La placenta è l'organo che permette al feto di ricevere attraverso il sangue della mamma tutte le sostanze necessarie per la sua formazione e la sua crescita nei nove mesi di gestazione (ossigeno, nutrimento, ecc). Il secondamento è la
fase conclusiva del parto quando, a nascita già avvenuta, la puerpuera deve espellere in maniera tutta naturale la placenta, grazie alle contrazioni ancora presenti anche se di intensità inferiore rispetto a quelle dolorose del travaglio. Dopo la nascita, infatti, la placenta si stacca, si incanala nella vagina per essere espulsa all'esterno del corpo.
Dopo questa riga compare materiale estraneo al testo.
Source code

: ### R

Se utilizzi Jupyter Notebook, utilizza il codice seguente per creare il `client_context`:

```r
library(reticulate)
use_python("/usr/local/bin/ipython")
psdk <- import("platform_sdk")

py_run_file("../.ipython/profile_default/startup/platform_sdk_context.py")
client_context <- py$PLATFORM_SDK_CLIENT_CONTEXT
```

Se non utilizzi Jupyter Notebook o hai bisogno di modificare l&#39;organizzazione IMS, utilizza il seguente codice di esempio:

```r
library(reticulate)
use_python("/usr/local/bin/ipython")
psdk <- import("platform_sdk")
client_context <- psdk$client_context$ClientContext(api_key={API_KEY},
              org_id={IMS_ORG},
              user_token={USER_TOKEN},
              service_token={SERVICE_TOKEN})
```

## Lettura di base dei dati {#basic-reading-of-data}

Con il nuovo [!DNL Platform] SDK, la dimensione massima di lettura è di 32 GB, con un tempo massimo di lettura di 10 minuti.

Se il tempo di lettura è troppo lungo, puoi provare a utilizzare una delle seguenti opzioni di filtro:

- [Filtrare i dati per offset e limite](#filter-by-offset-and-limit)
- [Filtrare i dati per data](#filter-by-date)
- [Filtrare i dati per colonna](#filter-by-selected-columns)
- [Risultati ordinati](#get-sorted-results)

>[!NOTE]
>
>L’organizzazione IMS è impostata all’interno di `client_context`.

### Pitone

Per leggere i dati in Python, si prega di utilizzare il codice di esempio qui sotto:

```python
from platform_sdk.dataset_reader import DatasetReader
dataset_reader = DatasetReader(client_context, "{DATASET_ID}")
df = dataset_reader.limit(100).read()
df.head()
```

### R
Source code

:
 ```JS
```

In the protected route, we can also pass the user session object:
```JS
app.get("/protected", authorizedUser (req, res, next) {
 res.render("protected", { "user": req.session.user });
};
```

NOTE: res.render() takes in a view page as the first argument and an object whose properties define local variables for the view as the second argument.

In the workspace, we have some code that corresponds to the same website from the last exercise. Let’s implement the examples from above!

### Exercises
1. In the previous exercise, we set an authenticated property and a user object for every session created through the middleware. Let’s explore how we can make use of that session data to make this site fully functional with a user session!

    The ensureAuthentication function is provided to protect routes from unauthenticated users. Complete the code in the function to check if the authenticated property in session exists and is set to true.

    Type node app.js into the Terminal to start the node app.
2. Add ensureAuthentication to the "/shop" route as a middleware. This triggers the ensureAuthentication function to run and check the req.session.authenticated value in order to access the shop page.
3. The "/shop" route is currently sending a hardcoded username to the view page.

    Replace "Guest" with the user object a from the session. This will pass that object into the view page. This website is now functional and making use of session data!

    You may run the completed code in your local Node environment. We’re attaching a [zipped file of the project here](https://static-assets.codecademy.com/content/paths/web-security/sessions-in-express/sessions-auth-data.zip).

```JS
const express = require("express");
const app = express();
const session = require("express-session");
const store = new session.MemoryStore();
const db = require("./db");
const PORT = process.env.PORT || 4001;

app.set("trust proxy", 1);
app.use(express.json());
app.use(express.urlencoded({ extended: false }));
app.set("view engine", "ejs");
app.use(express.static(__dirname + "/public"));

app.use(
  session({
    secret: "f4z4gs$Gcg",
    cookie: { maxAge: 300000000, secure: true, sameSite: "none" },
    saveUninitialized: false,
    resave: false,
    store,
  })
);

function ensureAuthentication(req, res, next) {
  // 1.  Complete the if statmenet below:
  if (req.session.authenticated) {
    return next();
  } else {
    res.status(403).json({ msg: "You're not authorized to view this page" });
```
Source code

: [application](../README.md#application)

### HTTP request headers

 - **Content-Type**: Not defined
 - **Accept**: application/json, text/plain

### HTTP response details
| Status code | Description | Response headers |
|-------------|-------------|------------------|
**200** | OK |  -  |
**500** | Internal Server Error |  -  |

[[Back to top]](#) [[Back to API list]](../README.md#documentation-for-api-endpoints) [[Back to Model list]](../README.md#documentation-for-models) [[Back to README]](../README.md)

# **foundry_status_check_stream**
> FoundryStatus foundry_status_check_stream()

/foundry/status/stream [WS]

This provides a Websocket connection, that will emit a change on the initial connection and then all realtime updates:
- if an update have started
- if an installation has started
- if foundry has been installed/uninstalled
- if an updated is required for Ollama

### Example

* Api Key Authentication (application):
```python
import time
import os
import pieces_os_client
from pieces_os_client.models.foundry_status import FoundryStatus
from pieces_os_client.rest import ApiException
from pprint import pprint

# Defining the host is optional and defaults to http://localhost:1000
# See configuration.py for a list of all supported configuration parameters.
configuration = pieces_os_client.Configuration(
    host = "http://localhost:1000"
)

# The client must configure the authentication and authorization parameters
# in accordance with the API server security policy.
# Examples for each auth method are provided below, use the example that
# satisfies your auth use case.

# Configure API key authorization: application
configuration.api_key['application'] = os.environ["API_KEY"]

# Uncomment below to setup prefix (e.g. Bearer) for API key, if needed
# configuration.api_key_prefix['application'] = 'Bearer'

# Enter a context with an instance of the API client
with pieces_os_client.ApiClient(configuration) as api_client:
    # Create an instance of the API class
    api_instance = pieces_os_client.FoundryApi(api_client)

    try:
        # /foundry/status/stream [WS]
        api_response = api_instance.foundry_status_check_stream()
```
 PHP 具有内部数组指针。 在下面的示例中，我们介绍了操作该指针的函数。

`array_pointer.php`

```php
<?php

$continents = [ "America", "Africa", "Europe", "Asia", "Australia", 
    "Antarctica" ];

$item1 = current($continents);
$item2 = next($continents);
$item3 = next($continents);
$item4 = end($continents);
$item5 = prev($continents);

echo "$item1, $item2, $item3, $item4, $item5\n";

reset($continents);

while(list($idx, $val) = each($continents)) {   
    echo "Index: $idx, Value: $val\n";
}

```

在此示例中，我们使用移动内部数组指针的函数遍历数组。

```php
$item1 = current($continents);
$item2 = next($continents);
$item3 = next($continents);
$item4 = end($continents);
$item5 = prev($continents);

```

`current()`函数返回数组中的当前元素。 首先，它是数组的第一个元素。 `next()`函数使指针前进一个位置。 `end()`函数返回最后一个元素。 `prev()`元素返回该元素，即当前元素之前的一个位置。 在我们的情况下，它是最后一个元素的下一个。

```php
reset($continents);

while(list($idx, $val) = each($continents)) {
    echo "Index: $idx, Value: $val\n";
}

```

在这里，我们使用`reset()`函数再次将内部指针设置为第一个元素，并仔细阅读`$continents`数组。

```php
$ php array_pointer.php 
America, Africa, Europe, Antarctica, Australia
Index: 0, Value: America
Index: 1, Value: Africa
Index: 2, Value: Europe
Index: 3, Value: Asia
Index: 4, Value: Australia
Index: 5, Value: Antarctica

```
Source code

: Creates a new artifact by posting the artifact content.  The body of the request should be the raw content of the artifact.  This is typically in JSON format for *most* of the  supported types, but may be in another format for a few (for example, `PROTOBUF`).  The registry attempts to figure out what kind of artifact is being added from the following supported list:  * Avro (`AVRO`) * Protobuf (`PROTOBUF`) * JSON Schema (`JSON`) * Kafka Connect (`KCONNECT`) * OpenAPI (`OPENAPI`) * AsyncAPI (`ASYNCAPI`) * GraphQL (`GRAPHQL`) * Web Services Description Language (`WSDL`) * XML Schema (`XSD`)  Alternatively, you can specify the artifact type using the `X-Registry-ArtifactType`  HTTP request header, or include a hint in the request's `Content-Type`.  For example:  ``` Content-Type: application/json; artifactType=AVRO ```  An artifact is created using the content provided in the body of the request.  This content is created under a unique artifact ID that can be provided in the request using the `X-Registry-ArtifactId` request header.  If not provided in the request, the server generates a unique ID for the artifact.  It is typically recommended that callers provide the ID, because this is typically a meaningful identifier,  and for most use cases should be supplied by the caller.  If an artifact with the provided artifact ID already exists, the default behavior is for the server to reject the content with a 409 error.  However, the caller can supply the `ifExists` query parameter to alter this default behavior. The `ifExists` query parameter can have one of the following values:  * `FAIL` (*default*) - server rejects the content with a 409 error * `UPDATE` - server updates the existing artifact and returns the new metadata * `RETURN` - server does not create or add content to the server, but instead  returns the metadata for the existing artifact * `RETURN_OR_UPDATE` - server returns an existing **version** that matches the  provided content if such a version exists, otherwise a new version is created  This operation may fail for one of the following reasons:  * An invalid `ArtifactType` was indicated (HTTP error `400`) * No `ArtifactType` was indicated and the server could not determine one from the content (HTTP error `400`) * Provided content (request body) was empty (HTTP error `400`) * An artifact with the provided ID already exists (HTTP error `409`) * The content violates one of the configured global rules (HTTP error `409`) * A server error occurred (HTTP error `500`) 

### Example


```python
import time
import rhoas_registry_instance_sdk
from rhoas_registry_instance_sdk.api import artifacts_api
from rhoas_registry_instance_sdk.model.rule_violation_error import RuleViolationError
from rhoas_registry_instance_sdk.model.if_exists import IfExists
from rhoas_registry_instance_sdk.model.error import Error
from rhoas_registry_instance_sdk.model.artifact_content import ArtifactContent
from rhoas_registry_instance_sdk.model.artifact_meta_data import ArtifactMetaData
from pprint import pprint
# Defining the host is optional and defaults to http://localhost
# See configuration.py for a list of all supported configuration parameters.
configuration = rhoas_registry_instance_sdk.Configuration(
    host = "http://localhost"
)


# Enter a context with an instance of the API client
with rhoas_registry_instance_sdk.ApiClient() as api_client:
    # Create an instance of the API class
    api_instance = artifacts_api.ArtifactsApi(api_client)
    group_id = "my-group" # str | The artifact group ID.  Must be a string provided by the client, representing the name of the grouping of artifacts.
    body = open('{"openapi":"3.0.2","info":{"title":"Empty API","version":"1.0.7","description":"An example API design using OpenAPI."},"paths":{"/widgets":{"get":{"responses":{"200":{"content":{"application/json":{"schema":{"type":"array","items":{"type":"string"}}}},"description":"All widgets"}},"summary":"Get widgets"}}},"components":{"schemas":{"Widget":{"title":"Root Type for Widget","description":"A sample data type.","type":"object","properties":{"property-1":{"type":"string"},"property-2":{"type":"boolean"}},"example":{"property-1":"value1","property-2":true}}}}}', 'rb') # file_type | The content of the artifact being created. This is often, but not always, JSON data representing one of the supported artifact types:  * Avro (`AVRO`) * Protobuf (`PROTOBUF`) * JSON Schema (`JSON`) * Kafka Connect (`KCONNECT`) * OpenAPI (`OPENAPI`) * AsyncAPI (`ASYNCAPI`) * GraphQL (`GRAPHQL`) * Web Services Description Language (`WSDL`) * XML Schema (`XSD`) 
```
In un arco di tempo di mezz'ora dopo la fase di espulsione del neonato, ma nella maggioranza dei casi entro qualche minuto, la placenta esce spontaneamente dall'organismo e il personale medico deve controllare minuziosamente che sia
completa e che non siano rimasti pezzi o tracce di materiale organico dentro la partoriente. E' proprio per questo che la neomamma, ormai in quasi tutte le
strutture ospedaliere italiane, rimane per un paio d'ore in osservazione in sala parto, in modo da poter verificare che tutto sia andato per il meglio. La spiegazione verbale di questo evento fisiologico lo rende più complicato di quello che è realmente, ma è un momento che viene vissuto in totale serenità dalla mamma quando ha in braccio per la
prima volta il suo bambino. Si parla di secondamento incompleto solo nel caso in cui, una volta uscita, la placenta non si presenta intera e significa che qualche residuo può essere rimasto all'interno dell'utero. In questo caso diventa necessario intervenire con un
raschiamento manuale delle pareti in anestesia locale per scongiurare un'emorragia interna con conseguenti infezioni gravi e pericolose come la setticemia.